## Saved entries
####################

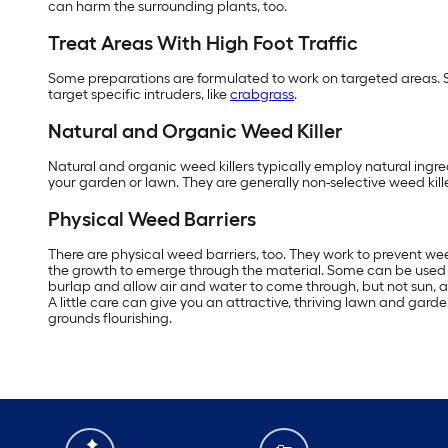
can harm the surrounding plants, too.
Treat Areas With High Foot Traffic
Some preparations are formulated to work on targeted areas. 
target specific intruders, like
crabgrass
.
Natural and Organic Weed Killer
Natural and organic weed killers typically employ natural ingred
your garden or lawn. They are generally non-selective weed kille
Physical Weed Barriers
There are physical weed barriers, too. They work to prevent wee
the growth to emerge through the material. Some can be used for
burlap and allow air and water to come through, but not sun, and
A little care can give you an attractive, thriving lawn and g
grounds flourishing.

####################

Could you print all of the entries exactly, skipping the images?

## Problem solution
can harm the surrounding plants, too.
Treat Areas With High Foot Traffic
Some preparations are formulated to work on targeted areas. 
target specific intruders, like
crabgrass
.
Natural and Organic Weed Killer
Natural and organic weed killers typically employ natural ingred
your garden or lawn. They are generally non-selective weed kille
Physical Weed Barriers
There are physical weed barriers, too. They work to prevent wee
the growth to emerge through the material. Some can be used for
burlap and allow air and water to come through, but not sun, and
A little care can give you an attractive, thriving lawn and g
grounds flourishing.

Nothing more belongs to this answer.